## Activity
Transcribe every line of the listing below verbatim, omitting the pictures from your answer.

Transcribed page contents:
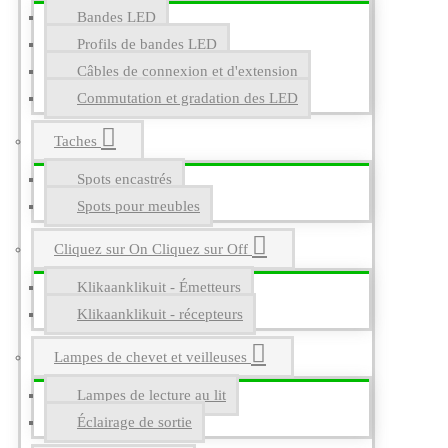
Bandes LED
Profils de bandes LED
Câbles de connexion et d'extension
Commutation et gradation des LED
Taches
Spots encastrés
Spots pour meubles
Cliquez sur On Cliquez sur Off
Klikaanklikuit - Émetteurs
Klikaanklikuit - récepteurs
Lampes de chevet et veilleuses
Lampes de lecture au lit
Éclairage de sortie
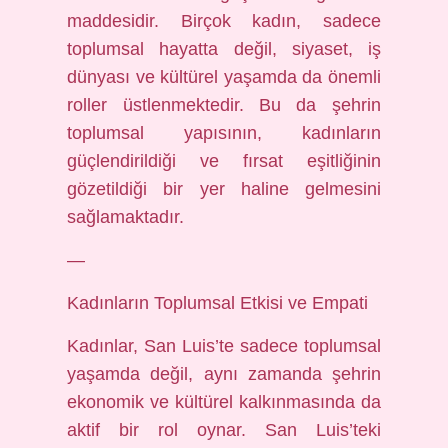
maddesidir. Birçok kadın, sadece
toplumsal hayatta değil, siyaset, iş
dünyası ve kültürel yaşamda da önemli
roller üstlenmektedir. Bu da şehrin
toplumsal yapısının, kadınların
güçlendirildiği ve fırsat eşitliğinin
gözetildiği bir yer haline gelmesini
sağlamaktadır.
—
Kadınların Toplumsal Etkisi ve Empati
Kadınlar, San Luis’te sadece toplumsal
yaşamda değil, aynı zamanda şehrin
ekonomik ve kültürel kalkınmasında da
aktif bir rol oynar. San Luis’teki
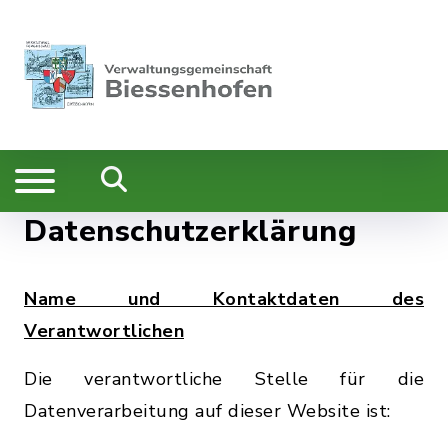
Datenschutzerklärung
Name und Kontaktdaten des
Verantwortlichen
Die verantwortliche Stelle für die
Datenverarbeitung auf dieser Website ist:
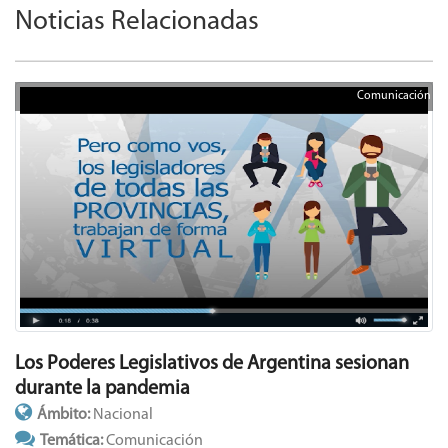
Noticias Relacionadas
Comunicación
Los Poderes Legislativos de Argentina sesionan
durante la pandemia
Ámbito:
Nacional
Temática:
Comunicación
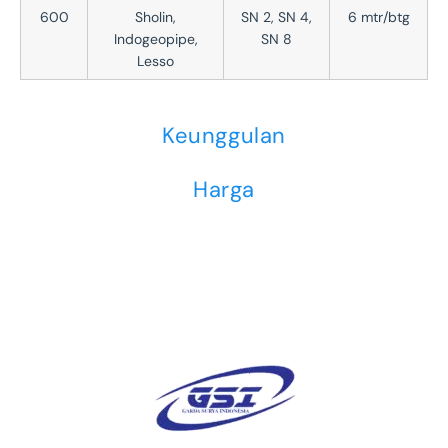
600
Sholin,
SN 2, SN 4,
6 mtr/btg
Indogeopipe,
SN 8
Lesso
Keunggulan
Harga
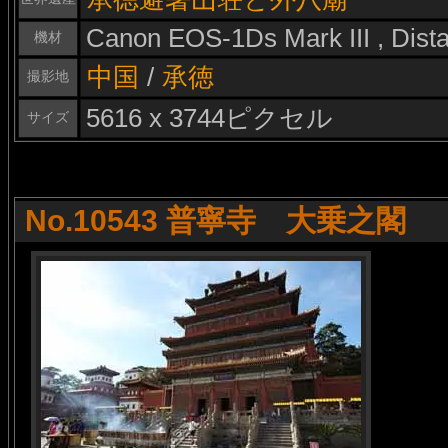
Canon EOS-1Ds Mark III , Dis
機材
中国
/
承徳
撮影地
5616 x 3744ピクセル
サイズ
No.10543 普寧寺 大乗之閣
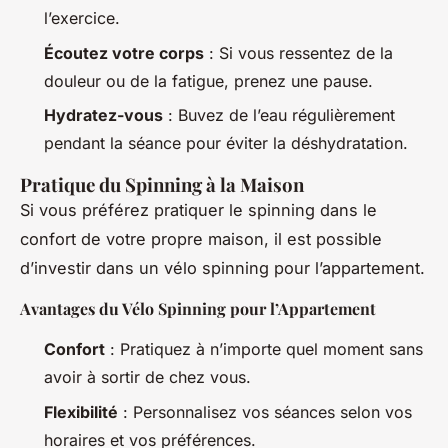
l’exercice.
Écoutez votre corps
: Si vous ressentez de la
douleur ou de la fatigue, prenez une pause.
Hydratez-vous
: Buvez de l’eau régulièrement
pendant la séance pour éviter la déshydratation.
Pratique du Spinning à la Maison
Si vous préférez pratiquer le spinning dans le
confort de votre propre maison, il est possible
d’investir dans un vélo spinning pour l’appartement.
Avantages du Vélo Spinning pour l’Appartement
Confort
: Pratiquez à n’importe quel moment sans
avoir à sortir de chez vous.
Flexibilité
: Personnalisez vos séances selon vos
horaires et vos préférences.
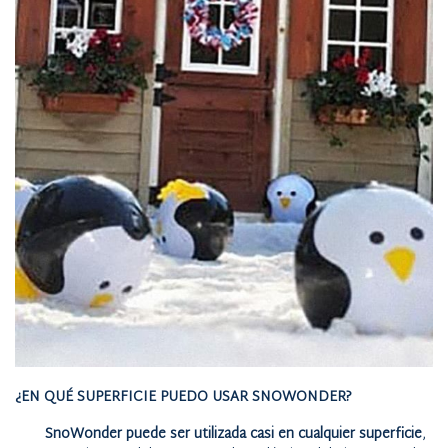
¿EN QUÉ SUPERFICIE PUEDO USAR SNOWONDER?
SnoWonder puede ser utilizada casi en cualquier superficie
,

## Result
Bandes LED
Profils de bandes LED
Câbles de connexion et d'extension
Commutation et gradation des LED
Taches
Spots encastrés
Spots pour meubles
Cliquez sur On Cliquez sur Off
Klikaanklikuit - Émetteurs
Klikaanklikuit - récepteurs
Lampes de chevet et veilleuses
Lampes de lecture au lit
Éclairage de sortie
maddesidir. Birçok kadın, sadece
toplumsal hayatta değil, siyaset, iş
dünyası ve kültürel yaşamda da önemli
roller üstlenmektedir. Bu da şehrin
toplumsal yapısının, kadınların
güçlendirildiği ve fırsat eşitliğinin
gözetildiği bir yer haline gelmesini
sağlamaktadır.
—
Kadınların Toplumsal Etkisi ve Empati
Kadınlar, San Luis’te sadece toplumsal
yaşamda değil, aynı zamanda şehrin
ekonomik ve kültürel kalkınmasında da
aktif bir rol oynar. San Luis’teki
Datenschutzerklärung
Name und Kontaktdaten des
Verantwortlichen
Die verantwortliche Stelle für die
Datenverarbeitung auf dieser Website ist:
Noticias Relacionadas
Comunicación
Los Poderes Legislativos de Argentina sesionan
durante la pandemia
Ámbito:
Nacional
Temática:
Comunicación
600
Sholin,
SN 2, SN 4,
6 mtr/btg
Indogeopipe,
SN 8
Lesso
Keunggulan
Harga
Canon EOS-1Ds Mark III , Dis
機材
中国
/
承徳
撮影地
5616 x 3744ピクセル
サイズ
No.10543 普寧寺 大乗之閣
l’exercice.
Écoutez votre corps
: Si vous ressentez de la
douleur ou de la fatigue, prenez une pause.
Hydratez-vous
: Buvez de l’eau régulièrement
pendant la séance pour éviter la déshydratation.
Pratique du Spinning à la Maison
Si vous préférez pratiquer le spinning dans le
confort de votre propre maison, il est possible
d’investir dans un vélo spinning pour l’appartement.
Avantages du Vélo Spinning pour l’Appartement
Confort
: Pratiquez à n’importe quel moment sans
avoir à sortir de chez vous.
Flexibilité
: Personnalisez vos séances selon vos
horaires et vos préférences.
¿EN QUÉ SUPERFICIE PUEDO USAR SNOWONDER?
SnoWonder puede ser utilizada casi en cualquier superficie
,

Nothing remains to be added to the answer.